> **Provided passage**
FIG. 11 illustrates an example of a calibration execution screen.

FIG. 12 is a flowchart illustrating processing for displaying a calibration execution screen according to a second exemplary embodiment.

FIG. 13 is a flowchart illustrating processing for executing a calibration based on a guidance screen according to a third exemplary embodiment.

FIG. 14 illustrates a flag management table.

DESCRIPTION OF THE EMBODIMENTS

Exemplary embodiments of the disclosure will now be described with reference to the accompanying drawings. In the following, the term “unit” may have different meanings depending on the context. The usual meaning is an individual element, single and complete. The phrase “units of” may refer to a plurality of elements or a group of elements. In addition, the term “unit” may refer to a software context, a hardware context, or a combination of software and hardware contexts. In the software context, the term “unit” refers to a functionality, an application, a software module, a function, a routine, a set of instructions, or a program that can be executed by a programmable processor such as a microprocessor, a central processing unit (CPU), or a specially designed programmable device or controller. A memory contains instructions or program that, when executed by the CPU, cause the CPU to perform operations corresponding to units or functions. In the hardware context, the term “unit” refers to a hardware element, a circuit, an assembly, a physical structure, a system, a module, or a subsystem. It may include mechanical, optical, or electrical components, or any combination of them. It may include active (e.g., transistors) or passive (e.g., capacitor) components. It may include semiconductor devices having a substrate and other layers of materials having various concentrations of conductivity. It may include a CPU or a programmable processor that can execute a program stored in a memory to perform specified functions. It may include logic elements (e.g., AND, OR) implemented by transistor circuits or any other switching circuits. In the combination of software and hardware contexts, the term “unit” or “circuit” refers to any combination of the software and hardware contexts as described above. In addition, the term “element,” “assembly,” “component,” or “device” may also refer to “circuit” with or without integration with packaging materials. Furthermore, depending on the context, the term “portion,” “part,” “device,” “switch,” or similar terms may refer to a circuit or a group of circuits. The circuit or group of circuits may include electronic, mechanical, or optical elements such as capacitors, diodes, transistors. For example, a switch is a circuit that turns on and turns off a connection. It can be implemented by a transistor circuit or similar electronic devices.

<Configuration of Image Forming Apparatus>

FIG. 1 is a cross-sectional view illustrating an overall configuration of an image forming apparatus 1 according to the exemplary embodiments. The image forming apparatus 1 according to the exemplary embodiments is a tandem type color multifunction peripheral.

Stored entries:
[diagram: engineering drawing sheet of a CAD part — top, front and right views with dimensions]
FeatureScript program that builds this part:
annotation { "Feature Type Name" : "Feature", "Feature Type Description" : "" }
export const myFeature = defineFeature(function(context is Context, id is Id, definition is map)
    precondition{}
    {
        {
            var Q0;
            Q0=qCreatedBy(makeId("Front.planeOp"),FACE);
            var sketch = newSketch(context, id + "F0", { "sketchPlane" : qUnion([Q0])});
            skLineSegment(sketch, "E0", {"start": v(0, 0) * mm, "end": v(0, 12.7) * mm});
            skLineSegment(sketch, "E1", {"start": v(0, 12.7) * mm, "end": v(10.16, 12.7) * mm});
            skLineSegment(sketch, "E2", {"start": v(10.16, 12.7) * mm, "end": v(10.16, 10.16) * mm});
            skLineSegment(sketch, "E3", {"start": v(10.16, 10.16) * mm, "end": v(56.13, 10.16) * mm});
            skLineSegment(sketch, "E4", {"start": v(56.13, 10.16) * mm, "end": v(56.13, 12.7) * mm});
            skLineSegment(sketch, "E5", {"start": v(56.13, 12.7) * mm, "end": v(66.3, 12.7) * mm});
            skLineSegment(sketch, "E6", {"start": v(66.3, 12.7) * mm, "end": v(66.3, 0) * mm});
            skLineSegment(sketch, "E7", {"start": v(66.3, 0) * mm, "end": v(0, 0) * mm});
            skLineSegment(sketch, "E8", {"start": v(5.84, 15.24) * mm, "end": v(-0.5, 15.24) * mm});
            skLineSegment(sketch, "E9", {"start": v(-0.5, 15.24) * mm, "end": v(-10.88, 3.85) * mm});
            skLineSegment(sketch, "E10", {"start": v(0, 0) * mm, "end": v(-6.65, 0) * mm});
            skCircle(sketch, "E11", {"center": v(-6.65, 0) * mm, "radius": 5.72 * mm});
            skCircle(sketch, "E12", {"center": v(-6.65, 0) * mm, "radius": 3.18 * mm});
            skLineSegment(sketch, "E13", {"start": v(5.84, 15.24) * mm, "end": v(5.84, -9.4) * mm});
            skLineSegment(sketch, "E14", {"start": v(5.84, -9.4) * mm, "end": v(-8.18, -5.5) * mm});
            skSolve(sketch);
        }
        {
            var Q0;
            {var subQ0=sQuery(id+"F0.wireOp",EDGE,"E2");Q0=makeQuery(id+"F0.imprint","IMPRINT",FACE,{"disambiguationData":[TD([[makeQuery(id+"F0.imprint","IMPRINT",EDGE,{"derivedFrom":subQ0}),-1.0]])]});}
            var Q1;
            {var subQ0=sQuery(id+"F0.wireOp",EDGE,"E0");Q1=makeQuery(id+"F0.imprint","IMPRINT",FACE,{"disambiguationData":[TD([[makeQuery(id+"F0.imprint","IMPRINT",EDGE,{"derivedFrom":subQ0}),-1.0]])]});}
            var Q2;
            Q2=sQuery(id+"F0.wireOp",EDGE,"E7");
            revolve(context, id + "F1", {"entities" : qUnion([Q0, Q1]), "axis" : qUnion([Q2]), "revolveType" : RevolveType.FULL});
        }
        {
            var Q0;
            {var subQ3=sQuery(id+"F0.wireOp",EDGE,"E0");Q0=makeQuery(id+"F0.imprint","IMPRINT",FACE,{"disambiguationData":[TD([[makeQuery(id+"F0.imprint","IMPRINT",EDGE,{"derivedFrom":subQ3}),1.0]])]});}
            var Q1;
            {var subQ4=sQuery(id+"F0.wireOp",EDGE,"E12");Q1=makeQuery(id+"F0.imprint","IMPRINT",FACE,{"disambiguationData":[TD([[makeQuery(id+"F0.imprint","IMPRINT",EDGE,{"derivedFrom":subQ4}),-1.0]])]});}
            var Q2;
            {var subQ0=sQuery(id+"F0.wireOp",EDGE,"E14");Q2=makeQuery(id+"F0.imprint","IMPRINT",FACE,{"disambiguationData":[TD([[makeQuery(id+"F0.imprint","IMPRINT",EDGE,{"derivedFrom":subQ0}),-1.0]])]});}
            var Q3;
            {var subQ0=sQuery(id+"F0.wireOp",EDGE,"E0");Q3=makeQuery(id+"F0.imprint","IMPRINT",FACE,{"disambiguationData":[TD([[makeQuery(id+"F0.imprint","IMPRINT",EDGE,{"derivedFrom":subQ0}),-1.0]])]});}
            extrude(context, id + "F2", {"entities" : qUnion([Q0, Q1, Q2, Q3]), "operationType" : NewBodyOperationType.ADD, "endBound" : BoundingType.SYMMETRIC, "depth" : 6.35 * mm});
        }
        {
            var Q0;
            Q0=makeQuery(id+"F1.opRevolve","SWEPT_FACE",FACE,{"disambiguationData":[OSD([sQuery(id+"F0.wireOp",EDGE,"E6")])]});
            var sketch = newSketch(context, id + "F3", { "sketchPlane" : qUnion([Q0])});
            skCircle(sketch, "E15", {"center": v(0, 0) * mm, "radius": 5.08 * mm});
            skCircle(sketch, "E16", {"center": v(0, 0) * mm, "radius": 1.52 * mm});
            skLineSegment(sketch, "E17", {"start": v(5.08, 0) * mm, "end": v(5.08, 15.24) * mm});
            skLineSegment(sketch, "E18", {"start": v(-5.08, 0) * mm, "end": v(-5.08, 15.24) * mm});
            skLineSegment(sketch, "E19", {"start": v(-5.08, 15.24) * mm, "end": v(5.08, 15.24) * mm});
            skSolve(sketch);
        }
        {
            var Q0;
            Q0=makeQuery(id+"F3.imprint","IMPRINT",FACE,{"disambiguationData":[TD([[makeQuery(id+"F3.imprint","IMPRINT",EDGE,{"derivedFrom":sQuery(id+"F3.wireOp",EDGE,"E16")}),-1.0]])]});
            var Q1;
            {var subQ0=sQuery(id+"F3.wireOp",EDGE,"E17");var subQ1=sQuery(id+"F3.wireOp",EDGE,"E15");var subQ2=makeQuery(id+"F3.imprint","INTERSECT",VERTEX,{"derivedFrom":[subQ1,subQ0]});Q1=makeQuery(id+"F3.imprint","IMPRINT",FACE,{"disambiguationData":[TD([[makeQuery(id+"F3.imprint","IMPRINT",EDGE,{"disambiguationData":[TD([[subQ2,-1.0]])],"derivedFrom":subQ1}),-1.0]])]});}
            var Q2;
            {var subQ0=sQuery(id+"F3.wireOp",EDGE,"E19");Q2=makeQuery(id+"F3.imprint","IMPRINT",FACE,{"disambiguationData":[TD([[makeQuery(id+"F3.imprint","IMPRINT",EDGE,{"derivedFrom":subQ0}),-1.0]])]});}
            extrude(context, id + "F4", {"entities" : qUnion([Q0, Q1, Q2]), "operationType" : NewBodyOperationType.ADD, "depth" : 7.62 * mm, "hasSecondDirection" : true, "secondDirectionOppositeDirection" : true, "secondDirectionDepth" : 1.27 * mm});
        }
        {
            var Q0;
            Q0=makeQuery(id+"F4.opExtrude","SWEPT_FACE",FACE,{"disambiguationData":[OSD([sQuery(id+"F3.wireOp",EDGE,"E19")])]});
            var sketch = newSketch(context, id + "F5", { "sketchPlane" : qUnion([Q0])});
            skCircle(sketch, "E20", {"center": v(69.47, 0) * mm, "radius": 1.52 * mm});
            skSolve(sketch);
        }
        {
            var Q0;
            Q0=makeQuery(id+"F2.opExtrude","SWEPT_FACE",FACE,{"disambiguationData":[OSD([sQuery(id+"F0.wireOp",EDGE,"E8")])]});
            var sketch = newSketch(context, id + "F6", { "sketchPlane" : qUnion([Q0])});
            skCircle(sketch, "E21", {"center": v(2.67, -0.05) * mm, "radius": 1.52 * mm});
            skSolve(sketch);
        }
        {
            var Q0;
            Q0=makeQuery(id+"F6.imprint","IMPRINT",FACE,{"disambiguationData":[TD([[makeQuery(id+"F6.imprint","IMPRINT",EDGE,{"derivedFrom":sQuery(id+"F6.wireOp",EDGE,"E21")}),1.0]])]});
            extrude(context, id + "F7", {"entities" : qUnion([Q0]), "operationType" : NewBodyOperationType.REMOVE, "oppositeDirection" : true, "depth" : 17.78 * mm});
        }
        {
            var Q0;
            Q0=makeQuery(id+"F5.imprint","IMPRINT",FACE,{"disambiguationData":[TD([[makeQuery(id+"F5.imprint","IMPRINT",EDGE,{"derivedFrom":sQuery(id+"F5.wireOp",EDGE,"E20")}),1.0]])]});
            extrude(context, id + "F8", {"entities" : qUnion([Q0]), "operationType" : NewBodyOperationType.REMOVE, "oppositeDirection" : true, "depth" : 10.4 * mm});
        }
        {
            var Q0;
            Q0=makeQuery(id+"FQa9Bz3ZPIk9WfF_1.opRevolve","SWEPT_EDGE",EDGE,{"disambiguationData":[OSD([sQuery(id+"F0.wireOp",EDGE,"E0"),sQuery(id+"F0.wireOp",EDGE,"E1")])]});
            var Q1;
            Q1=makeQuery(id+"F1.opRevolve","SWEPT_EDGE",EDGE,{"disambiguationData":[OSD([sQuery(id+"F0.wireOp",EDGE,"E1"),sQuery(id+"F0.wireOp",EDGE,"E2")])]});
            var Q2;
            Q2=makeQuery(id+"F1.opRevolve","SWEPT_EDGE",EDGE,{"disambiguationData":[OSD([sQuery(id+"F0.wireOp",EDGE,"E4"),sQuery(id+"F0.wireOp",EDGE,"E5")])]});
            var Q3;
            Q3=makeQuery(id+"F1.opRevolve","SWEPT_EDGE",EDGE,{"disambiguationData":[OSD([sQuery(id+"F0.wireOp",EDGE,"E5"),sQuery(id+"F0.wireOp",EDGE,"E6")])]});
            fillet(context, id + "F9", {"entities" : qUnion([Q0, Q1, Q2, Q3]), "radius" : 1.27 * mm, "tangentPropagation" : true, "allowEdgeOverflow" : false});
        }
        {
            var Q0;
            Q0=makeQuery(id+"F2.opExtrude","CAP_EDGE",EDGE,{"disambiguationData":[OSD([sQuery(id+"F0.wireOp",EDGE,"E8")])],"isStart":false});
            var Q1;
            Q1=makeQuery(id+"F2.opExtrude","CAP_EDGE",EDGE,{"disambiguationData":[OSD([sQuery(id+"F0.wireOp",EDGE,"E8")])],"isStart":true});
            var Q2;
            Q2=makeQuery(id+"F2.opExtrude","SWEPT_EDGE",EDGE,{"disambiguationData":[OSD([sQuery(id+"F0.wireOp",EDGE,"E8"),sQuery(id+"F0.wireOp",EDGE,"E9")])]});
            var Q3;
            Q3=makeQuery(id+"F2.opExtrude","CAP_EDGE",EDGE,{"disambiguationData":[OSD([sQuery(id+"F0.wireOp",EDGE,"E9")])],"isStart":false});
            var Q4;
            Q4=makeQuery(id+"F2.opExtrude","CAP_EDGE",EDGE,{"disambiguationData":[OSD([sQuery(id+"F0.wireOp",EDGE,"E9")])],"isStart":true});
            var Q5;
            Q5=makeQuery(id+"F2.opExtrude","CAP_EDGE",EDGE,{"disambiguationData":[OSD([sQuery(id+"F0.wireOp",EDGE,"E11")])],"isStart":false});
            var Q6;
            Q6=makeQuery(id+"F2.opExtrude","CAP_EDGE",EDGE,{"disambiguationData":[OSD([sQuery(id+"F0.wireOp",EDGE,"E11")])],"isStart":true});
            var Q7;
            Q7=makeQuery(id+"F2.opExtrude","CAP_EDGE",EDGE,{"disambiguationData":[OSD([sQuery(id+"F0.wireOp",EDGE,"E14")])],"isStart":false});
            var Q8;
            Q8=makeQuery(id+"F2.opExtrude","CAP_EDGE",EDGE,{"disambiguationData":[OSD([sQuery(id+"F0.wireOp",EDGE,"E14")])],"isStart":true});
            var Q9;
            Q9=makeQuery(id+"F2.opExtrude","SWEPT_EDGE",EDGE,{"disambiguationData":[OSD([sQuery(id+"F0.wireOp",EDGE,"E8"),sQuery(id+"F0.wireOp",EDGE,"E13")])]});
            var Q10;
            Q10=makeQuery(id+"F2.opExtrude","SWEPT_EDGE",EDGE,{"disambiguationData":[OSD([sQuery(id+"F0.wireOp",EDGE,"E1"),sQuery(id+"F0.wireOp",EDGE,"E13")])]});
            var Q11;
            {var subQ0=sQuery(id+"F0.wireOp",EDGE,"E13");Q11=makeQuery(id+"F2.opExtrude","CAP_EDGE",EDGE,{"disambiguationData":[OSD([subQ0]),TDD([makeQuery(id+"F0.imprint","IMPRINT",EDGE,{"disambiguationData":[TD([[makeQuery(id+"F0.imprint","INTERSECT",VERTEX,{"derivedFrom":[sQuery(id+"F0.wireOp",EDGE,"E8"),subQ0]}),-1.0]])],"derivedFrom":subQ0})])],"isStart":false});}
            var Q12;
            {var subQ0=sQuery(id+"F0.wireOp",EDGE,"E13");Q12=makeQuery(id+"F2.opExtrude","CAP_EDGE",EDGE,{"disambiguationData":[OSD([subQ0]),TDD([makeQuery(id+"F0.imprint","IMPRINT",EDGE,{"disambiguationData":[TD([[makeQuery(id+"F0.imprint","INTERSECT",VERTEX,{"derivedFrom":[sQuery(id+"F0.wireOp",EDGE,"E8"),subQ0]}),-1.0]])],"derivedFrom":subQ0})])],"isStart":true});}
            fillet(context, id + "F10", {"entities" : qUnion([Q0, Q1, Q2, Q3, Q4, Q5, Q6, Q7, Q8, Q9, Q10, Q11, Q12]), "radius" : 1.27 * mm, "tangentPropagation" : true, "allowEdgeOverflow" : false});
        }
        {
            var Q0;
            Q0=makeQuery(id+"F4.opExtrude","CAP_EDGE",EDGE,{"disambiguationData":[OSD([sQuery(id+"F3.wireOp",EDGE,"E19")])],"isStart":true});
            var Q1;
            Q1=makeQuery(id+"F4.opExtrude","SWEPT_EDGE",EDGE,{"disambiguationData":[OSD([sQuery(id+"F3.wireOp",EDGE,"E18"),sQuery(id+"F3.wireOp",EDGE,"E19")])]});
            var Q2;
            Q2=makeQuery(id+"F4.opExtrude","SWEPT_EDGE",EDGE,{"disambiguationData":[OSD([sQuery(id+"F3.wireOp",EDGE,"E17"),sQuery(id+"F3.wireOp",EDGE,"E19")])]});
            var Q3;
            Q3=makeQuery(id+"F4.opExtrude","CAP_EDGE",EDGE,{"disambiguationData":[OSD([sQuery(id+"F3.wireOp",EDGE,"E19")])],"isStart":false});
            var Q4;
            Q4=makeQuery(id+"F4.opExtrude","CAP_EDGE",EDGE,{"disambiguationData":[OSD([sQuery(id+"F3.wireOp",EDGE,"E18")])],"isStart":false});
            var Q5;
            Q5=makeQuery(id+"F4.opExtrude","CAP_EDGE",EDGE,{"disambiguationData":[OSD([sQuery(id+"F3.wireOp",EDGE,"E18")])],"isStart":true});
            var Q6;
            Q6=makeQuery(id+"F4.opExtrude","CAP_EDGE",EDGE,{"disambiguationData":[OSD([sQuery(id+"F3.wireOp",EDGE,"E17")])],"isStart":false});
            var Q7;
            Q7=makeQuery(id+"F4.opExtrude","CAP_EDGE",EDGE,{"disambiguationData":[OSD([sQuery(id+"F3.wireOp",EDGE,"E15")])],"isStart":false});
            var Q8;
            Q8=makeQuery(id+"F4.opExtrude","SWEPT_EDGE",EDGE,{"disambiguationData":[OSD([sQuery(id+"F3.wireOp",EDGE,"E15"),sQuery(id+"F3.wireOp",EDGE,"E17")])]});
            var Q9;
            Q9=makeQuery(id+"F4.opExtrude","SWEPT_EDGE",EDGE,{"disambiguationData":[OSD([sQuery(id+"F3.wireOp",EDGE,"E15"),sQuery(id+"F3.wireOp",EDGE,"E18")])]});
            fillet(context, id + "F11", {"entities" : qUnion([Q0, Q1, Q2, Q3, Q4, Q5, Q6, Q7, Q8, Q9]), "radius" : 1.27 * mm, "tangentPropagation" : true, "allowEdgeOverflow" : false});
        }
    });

> **Task details**
Answer these questions from the patent description:
(a) What does FIG. 14 illustrate?
(b) What example of a passive component is given?
(c) What type of device is image forming apparatus 1?

> **Written solution**
(a) A flag management table.
(b) A capacitor.
(c) A tandem type color multifunction peripheral.